By Charles Duhigg
Random House 2012
402 pages
Nonfiction
The Power of Habit by Charles Duhigg is an entertaining and
instructive look at how habit influences the behaviors of individuals,
organizations, and cultures. If you are seeking a self-help book that will instruct
you in how to get and maintain a good habit or get rid of a bad habit, this is
not the book to read. But it is a clear-eyed look at how habit influences every
aspect of life.
A Pulitzer Prize winner, Duhigg writes in a clear, narrative
style in keeping with his career as a reporter at the New York Times. He has
done his research, and his stories are entertaining. The section on the power
of habit in personal life was extremely engaging and made my husband and me look
at our daily activities with new eyes--the pleasure my husband gets from going
upstairs at night to a bed that he carefully made in the morning and the habit I
have of checking my email the very first thing in the morning, which is
pleasing to me because I like to get them out of the way first thing. We also
discussed the habits that we are not so proud of--the ones that drive each
other crazy. (Those I won't go into here!).
Duhigg traces back personal habits to
their origins and then looks at the ways in which those personal habits can
change. He tells the story of Tony Dungy, a pro football coach who became
convinced that the key to producing a winning team was to change players'
personal habits so that behaviors on the field would happen automatically. He
taught the team moves that would operate on a three step plan, find the cue,
change the routine, and feel the reward. Duhigg believes that to change the
habit, you must find the cue and the reward. Then you can change the routine
and change the habit. He adds one more ingredient--belief. Dungy took these
three steps, cue, routine, and reward, added in belief, and changed the makeup
of the way his team played. His team became winners because whenever they felt
the cue, they moved into the routine, and received the reward. However, it was
only when belief entered the picture that the team really became winners.
I particularly liked the chapters on corporate habits
because so many of them were very skillfully illustrated by Duhigg. He tells of
how Paul O'Neill changed one keystone habit at Alcoa Aluminum and turned the
faltering company around. Most significantly, he tells about how the climate at
Starbucks helps individual employees become responsible members of the
corporate and cultural community. There are a couple of horrifying stories
about how counterproductive keystone habits can be. For instance, the habits taught to the
employees in the London Underground were very disconnected from one another. On
the one hand, the employees knew their own jobs very well, but they didn't know
what the other employees' jobs were or how those jobs were interrelated.

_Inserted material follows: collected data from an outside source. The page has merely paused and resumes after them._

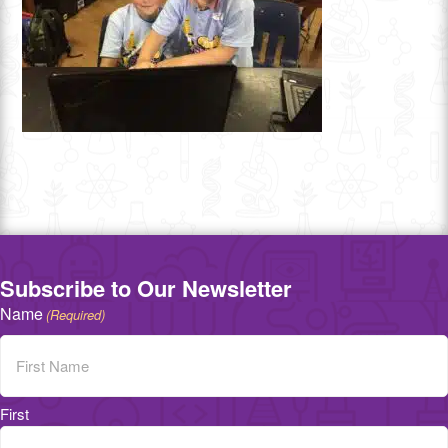
Subscribe to Our Newsletter
Name
(Required)
First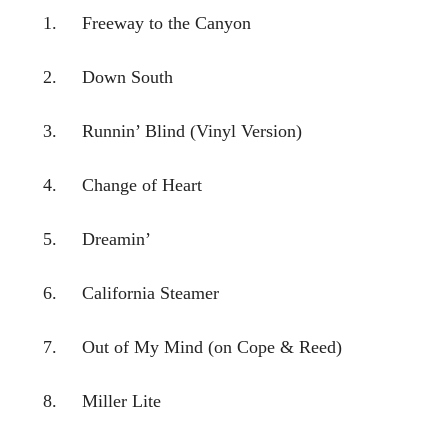
1. Freeway to the Canyon
2. Down South
3. Runnin’ Blind (Vinyl Version)
4. Change of Heart
5. Dreamin’
6. California Steamer
7. Out of My Mind (on Cope & Reed)
8. Miller Lite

So,
when a small fire began in one of the underground stations, everyone continued
to do his/her own jobs, without taking any personal responsibility, and a huge
fire erupted which killed several people.
One of the major strengths of the book are the stories. One
amazing story line is about how Target figures out its' customers buying habits. For instance, their technology can tell when a woman is pregnant--before she tells anyone--and target
(no pun intended) ads to fit her condition. They determine probable purchases
because of subtle changes in shopping habits.
The reviewer in the New York Times had a criticism of The Power of Habit. He says, "The point is that habitual behaviors come in many
different forms, and squeezing them into one framework misses some of the
nuances of how to change behavior effectively. In recent years social
psychologists have developed many effective interventions to help people
improve their lives, only some of which involve breaking bad habits in the way
Duhigg describes." Duhigg's framework of cue, routine, reward may be too
small a framework.
I asked my husband what he learned most from The Power of
Habit. He said that he hadn't realized how much of life was dictated by habit.
He thought that he could identify the good and bad habits in his life, but now
he realizes that habit is everywhere in his life and the lives of the people,
the companies, and the culture around him.
I tried to hone in on a few personal habits that I am not
proud of and consider my options regarding those habits. I have had to chuckle
at myself. I am trying to keep a food diary in the weeks before I visit the
doctor in January. I am using an app called My
Fitness Pal. I have had to "do over" using this app several times
over the last several months because I stop using it when I have a day when I
want to eat something that I don't want to keep track of and have it show up on
my food log. I don't want to look at the daily calorie count on the days when
it is going to go over what I have allotted for myself. Denial is one of the
weak sisters of habit.
My husband and I read this book together and it engendered a
great deal of conversation. Sometimes we had to pull ourselves away from the breakfast
table and begin our day. Reading together has become one of the enjoyable
habits that we have created as a couple.
Duhigg closes The Power of Habit
by writing "If you believe you
can change--if you make it habit--the change becomes real. This is the power of
habit: the insight that your habits are what you choose them to be. Once that
choice occurs--and becomes automatic, habitual--it's not only real, it starts
to seem inevitable, the thing, as (William) James wrote, that bears "us
irresistibly toward our destiny, whatever the latter may be."
The Power of Habit comes out in paperback on January 4. It
is a thought-provoking, highly enjoyable book. We both can recommend it.